Lattice Boltzmann modeling of convective heat transfer and solute segregation during solidification of multi-component alloy in an electromagnetic field

In the solidification process of alloy with current, the Lorentz force generated by current and magnetic field will significantly affect the melt flow and solute segregation behavior in the melt pool. A multi-physics field lattice Boltzmann model is proposed to investigate the effects of Lorentz force on melt flow and solute segregation in solidification of multi-component alloy. The multi-relaxation time lattice Boltzmann (MRT-LB) equation is used to model the melt flow and coupled with the enthalpy equation, solute convective diffusion equation and static electromagnetic field equation. This study averaged the dendritic structure at the liquid-solid interface during solidification, without considering the actual dendritic morphology. Real-time access to the material parameters of the multi-component alloy is realized by coupling with the CALPHAD computed information. The accuracy of the present model is validated and verified by several benchmark cases.
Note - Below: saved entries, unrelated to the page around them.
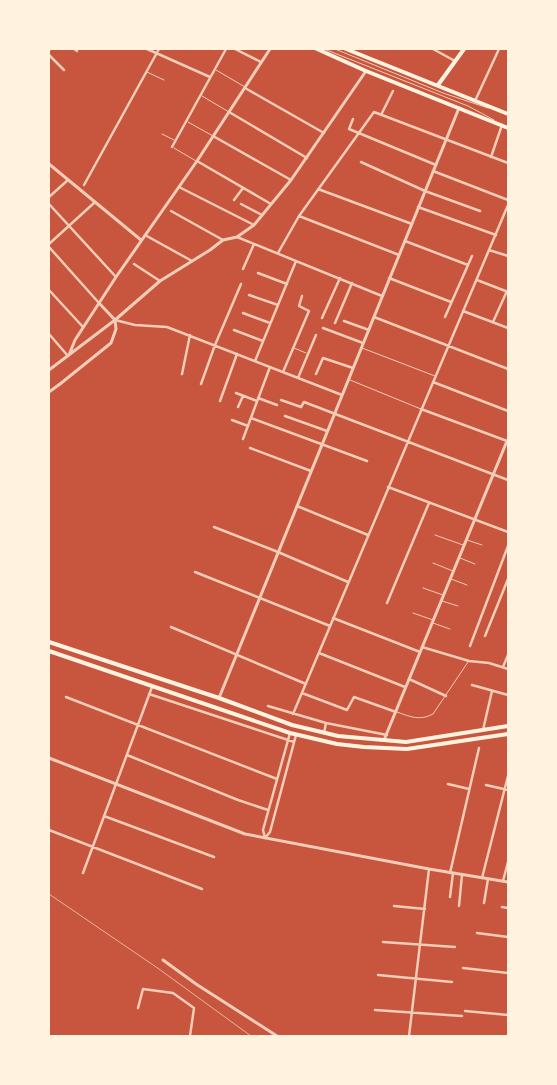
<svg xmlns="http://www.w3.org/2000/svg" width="557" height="1085" viewBox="0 0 557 1085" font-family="'Libre Baskerville',serif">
<rect width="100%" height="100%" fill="#c8553d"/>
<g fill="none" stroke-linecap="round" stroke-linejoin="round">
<path stroke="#f1ccb7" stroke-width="1" d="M324 49 468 106 494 120
M335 49 443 93 488 108
M216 70 245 87
M147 72 164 80
M202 96 229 112
M188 122 213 136
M162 134 174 140
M174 148 196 161
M294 348 306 353
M362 348 435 376
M350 380 421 409
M435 535 463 545
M467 540 482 545
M460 558 475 564
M433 563 453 571
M451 579 467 585
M423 588 443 595
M442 601 458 606
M413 613 433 620
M433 623 450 629
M397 712C411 717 420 721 433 714L468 662"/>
<path stroke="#f1ccb7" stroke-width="2.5" d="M74 49 77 51
M147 49 210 77
M235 49 261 62
M433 49 455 61
M49 51 50 49
M49 55 64 70
M245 88 324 133
M475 101 499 49
M229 112 307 158
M381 115 393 91
M353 119 349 129 436 165
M213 136 291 180
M172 147 226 49
M491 157 502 125
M197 161 271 204
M361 162 425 191 480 211
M433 171 508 200
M84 185 159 49
M179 187 254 225
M318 189 412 224
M49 197 68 180
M234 200 243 188
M49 204 116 277
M241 204 262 215
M418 207 496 235
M171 211 223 240
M299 216 399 255
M145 235 192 261
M237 237 382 296
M405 241 468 265
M49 244 94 203
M49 247 99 303
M489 250 508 256
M278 253 299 216 374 112 508 163
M134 264 160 281
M243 269 254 244
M258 273 287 284
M389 278 451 302
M477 280 508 292
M49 290 83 327
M249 295 278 305
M463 311 508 328
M243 313 270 323
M374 317 508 369
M445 317 472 256
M322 318 340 278
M115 320 135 325 167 327 342 395
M344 321 369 330
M493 322 507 291
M335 323 352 283
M323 328 363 343
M234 330 263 341
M49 334 68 356
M255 361 296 261
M283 372 309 311 299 306 302 296
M182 374 190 335
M316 374 323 358 353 368
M298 378 316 335
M433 382 508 411
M201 384 215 345 241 284
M236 393 257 401
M258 398 277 405
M281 400 301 407 304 402 508 480
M220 401 237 354
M238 407 243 396
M421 409 507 441
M285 416 327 431
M251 418 367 461
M232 420 248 426
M243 439 270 367
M250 448 311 471
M388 487 508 532
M297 506 368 535
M214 527 278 552 348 582
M195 572 330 626
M387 603 429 503
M333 618 420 652
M171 627 306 684
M485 636 508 579
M470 646 508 546
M422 647 469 661 489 663 508 669
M319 653 405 687
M503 667 508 655
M409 679 446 696
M472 685 508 695
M302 693 347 710 354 697 396 712
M149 694 294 742
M66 697 277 779
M268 706 326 723 387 735
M293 714 508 205
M483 730 492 691
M324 733 326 723
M127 755 238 800 268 810
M448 784 469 789
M486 785 508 790
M104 816 214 857
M49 830 202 889
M265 838 263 830 290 733
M265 838 270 832 296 735
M83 873 152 687
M450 873 479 748
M482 878 508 776
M503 881 508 862
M450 897 453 873
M484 903 488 879
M394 906 425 909
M459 906 462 875
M502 907 508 908
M477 933 508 937
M383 942 455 947
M463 968 508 973
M378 975 452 982
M138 1008 143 989 173 993 194 1008 190 1036
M375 1010 462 1016
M465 1011 508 1015
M409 1036 429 869"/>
<path stroke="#f1ccb7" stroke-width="3" d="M49 164 141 240
M99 303 115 320
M69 355 75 340 116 277 197 161 270 49
M49 370 115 320 160 281 210 250 223 240 237 237 254 225 291 180 366 71
M49 392 60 384 111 343 116 329 115 320
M219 698 459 108
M384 740 507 441
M49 758 245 834 429 869 508 882
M163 960 196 984 277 1036"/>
<path stroke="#fff3e0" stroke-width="4" d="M438 85 464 49
M49 642 219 698 292 725 338 736 406 742 508 726
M49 651 290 733 337 744 364 747 407 749 508 734"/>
<path stroke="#fff3e0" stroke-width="4" d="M317 49 366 71 508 128
M346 49 508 114"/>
<path stroke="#e9b49f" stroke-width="1" d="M49 894 159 969 251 1036"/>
</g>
<rect width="557" height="1085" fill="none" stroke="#fff3e0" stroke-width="100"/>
</svg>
Finally, the influence mechanisms of different intensities of self-induced Lorentz force and stirring Lorentz force on the melt flow and solute segregation of Ti-6Al-4V alloy in a hemispherical molten pool were investigated by simulation. The results provide a detailed discussion on the effects of thermalsolutal buoyancy, self-induced Lorentz force, and stirring Lorentz force on melt flow and solute segregation. This study deepens the understanding of the effect of Lorentz force on melt flow and solute segregation, and proposes a model with wide practicality for the solidification process of metals in the presence of Lorentz force.